The FEMA Community Lifelines outline seven basic functions and structures communities rely on to survive.
Emergency management practitioners have always been aware of the webs of continuity in communities and how those dependencies factor into planning and response; the Community Lifelines framework brings those connections to the forefront and helps all stakeholders work within the response.
After a few years of trial and error, it’s worth asking what impact the Community Lifelines have had on the way practitioners approach disaster response and recovery.
The FEMA Community Lifelines Explained
FEMA introduced and tested the Community Lifelines in disasters through 2018, 2019, and 2020. The framework relies on plain language and maintaining a suite of essential functions all communities rely on.
The framework identifies seven basic functions and services, which include:
- Safety and Security
- Food, Water, and Shelter
- Health and Medical
- Energy (Power and Fuel)
- Communications
- Transportation
- Hazardous Materials
Everything in a society, according to the Community Lifelines framework, is founded in the daily success of these pillars. After a disaster, FEMA advises that teams use the Community Lifelines framework to lead an objective-based recovery and re-establish the flow of all these functions.

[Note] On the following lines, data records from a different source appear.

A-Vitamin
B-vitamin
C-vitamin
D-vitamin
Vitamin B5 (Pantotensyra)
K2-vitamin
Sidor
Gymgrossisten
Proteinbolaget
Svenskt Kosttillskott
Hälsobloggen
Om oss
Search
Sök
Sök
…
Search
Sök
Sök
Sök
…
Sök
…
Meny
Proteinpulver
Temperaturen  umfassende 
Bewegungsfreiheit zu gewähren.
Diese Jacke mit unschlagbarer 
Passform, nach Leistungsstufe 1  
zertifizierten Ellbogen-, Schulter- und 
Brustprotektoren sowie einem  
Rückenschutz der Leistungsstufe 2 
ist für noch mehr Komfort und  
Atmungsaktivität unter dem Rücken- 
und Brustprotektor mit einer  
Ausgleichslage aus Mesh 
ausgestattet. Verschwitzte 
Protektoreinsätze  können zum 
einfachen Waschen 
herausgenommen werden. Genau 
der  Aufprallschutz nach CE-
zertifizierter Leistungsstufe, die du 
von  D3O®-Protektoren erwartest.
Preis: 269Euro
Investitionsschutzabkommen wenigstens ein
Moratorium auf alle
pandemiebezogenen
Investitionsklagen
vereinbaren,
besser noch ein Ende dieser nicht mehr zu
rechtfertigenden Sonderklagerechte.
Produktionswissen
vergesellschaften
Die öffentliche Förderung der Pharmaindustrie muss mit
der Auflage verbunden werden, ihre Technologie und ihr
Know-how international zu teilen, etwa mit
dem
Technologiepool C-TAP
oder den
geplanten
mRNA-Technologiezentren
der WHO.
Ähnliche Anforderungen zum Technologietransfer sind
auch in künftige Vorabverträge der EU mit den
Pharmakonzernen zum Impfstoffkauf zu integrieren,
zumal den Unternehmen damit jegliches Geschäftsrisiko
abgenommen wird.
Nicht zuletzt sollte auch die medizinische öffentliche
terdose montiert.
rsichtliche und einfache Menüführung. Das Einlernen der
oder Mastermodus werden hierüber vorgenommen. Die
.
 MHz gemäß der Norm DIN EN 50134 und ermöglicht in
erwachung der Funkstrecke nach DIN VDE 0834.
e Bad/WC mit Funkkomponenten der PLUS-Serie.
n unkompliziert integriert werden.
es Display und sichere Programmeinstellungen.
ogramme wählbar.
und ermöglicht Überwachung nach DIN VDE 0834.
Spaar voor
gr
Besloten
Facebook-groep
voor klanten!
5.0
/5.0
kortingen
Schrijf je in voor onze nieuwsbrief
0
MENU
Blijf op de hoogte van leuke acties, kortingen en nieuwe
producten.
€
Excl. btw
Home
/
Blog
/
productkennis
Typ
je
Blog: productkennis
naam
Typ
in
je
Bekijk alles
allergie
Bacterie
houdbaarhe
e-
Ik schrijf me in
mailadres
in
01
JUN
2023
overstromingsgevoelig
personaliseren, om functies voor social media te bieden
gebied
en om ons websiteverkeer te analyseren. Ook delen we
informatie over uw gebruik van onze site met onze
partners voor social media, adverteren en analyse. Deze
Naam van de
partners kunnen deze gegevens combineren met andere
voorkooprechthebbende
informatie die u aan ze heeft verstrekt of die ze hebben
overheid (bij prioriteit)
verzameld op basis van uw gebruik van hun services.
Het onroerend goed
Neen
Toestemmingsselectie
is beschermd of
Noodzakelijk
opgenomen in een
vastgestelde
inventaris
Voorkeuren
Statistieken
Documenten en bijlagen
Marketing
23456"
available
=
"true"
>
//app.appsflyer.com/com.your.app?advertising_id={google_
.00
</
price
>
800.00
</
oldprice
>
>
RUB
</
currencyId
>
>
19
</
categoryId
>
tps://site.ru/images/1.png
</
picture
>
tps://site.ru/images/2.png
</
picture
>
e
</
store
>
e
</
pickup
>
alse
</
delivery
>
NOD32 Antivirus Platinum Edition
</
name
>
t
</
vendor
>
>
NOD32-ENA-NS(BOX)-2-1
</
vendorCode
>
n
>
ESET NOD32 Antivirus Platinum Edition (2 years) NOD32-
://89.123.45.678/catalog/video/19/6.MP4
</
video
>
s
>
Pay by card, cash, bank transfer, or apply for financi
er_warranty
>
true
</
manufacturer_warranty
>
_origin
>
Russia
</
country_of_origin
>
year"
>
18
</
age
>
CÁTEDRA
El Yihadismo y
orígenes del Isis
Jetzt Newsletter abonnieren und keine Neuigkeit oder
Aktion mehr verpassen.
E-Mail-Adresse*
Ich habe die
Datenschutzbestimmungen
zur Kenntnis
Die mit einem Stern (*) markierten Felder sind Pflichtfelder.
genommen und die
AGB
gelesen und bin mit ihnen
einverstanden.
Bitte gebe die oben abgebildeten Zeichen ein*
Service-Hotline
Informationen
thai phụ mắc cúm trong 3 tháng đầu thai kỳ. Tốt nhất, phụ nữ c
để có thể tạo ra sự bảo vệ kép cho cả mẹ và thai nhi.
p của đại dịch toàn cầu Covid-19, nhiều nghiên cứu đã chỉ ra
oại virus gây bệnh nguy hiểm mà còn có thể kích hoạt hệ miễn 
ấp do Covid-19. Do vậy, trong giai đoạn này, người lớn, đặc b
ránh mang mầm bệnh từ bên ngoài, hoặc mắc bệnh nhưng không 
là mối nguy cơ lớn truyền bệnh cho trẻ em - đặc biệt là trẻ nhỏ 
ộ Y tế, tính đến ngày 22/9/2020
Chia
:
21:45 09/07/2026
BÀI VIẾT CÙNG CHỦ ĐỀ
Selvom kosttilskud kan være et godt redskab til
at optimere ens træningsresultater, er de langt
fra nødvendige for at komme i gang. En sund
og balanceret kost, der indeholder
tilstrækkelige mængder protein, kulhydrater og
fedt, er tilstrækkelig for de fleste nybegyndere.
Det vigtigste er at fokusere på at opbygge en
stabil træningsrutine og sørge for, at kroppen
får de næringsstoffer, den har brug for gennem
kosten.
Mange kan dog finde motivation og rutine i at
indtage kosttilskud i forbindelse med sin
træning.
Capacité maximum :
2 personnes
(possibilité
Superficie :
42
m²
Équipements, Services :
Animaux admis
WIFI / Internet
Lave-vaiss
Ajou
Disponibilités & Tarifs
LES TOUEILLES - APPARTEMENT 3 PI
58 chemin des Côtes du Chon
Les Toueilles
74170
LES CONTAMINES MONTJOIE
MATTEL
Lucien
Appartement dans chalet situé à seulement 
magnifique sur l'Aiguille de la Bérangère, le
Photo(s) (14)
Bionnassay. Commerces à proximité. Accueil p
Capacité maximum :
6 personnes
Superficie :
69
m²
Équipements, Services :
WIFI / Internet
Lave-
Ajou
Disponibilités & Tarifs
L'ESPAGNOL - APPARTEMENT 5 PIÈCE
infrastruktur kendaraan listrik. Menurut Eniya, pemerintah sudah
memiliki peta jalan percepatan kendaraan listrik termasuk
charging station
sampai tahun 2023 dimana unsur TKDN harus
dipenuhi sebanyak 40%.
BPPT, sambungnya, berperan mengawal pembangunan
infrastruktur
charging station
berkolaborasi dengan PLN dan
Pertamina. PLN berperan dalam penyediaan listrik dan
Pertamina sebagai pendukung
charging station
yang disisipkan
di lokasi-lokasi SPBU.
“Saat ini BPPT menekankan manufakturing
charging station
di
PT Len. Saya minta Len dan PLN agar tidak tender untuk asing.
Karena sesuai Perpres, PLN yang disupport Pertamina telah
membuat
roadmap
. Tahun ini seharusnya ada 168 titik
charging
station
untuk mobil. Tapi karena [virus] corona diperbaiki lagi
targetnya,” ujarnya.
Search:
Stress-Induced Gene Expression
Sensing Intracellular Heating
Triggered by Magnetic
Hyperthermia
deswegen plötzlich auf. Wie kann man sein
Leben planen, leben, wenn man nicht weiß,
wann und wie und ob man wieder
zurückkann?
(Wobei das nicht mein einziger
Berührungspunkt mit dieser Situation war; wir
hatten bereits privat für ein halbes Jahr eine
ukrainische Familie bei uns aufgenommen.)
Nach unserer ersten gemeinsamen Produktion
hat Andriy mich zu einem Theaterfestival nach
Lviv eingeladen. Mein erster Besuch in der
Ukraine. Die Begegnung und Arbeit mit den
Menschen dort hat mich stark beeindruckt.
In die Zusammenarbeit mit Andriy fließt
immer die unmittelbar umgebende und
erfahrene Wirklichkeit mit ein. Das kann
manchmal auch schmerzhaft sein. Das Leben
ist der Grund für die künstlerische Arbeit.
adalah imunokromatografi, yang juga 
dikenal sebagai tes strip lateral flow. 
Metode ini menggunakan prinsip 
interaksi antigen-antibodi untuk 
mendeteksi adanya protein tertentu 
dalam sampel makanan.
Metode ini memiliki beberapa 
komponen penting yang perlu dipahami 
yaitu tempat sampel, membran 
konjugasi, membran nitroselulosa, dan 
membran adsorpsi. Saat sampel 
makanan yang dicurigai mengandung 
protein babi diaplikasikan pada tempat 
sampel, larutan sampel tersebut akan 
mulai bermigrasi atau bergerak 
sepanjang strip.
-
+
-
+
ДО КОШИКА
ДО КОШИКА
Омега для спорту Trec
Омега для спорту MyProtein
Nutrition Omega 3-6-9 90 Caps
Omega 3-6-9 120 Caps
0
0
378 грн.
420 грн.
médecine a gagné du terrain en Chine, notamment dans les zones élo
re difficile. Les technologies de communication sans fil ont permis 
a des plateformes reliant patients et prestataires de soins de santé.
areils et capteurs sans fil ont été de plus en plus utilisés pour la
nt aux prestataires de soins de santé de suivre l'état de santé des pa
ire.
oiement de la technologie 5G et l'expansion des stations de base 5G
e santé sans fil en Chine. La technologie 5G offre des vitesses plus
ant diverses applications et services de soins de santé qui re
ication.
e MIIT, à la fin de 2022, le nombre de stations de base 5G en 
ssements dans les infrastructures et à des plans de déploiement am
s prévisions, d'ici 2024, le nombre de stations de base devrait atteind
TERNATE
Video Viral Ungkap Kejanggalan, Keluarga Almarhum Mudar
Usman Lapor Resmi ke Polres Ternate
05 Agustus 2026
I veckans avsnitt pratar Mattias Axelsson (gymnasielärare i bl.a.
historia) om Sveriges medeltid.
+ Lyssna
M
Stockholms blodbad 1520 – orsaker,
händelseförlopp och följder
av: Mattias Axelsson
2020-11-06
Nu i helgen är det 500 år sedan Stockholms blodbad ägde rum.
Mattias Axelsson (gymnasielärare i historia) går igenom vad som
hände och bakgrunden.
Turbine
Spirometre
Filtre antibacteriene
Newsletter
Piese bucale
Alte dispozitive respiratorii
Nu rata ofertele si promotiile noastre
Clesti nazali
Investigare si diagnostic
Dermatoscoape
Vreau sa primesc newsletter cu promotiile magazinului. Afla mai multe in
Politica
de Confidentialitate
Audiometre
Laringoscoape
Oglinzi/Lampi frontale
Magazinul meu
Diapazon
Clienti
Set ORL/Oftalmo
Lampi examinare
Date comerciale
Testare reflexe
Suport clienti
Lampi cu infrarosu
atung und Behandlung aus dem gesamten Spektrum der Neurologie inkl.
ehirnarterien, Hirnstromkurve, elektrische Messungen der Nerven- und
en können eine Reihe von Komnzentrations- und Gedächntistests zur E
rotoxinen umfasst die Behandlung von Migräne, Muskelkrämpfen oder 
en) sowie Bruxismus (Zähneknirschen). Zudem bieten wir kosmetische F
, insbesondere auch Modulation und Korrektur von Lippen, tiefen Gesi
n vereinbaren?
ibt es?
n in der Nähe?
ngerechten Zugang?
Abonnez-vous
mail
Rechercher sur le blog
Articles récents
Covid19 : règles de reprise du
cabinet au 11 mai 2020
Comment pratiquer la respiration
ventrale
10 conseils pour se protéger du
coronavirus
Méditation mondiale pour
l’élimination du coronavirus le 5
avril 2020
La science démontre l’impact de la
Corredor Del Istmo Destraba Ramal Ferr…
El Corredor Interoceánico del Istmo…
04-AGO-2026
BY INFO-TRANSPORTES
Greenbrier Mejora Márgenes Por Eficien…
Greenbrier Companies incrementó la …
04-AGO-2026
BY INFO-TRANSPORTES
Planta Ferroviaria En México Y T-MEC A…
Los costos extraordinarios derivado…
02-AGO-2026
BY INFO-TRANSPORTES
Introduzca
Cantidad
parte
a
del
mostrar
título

The Community Lifelines create a natural priority list that can significantly speed up the recovery of a community following a disaster. If the essential functions are running, other pieces can slowly come together and build into a state of homeostasis once again.
Democratizing Disaster Response
Since the concept’s introduction, it’s been picked up by many small governments and response bodies and worked into existing response frameworks. Community Lifelines opens a door to emergency management for those who haven’t spent much in the field and makes both responding and observing disaster responses more approachable.
There being no barrier to entry in the new FEMA framework allows teams to welcome anyone into an active response, which compliments the holistic view of community wellness imparted by the Community Lifelines framework.
No one person or body in a community will control all of the outlined essential functions. Outside stakeholders like local business owners or directors of municipal services may need to work closely with an EOC and its response team during recovery, especially under this framework. The more comfortable and informed stakeholders are in the EOC, the faster essential functions can come back online and restore a community.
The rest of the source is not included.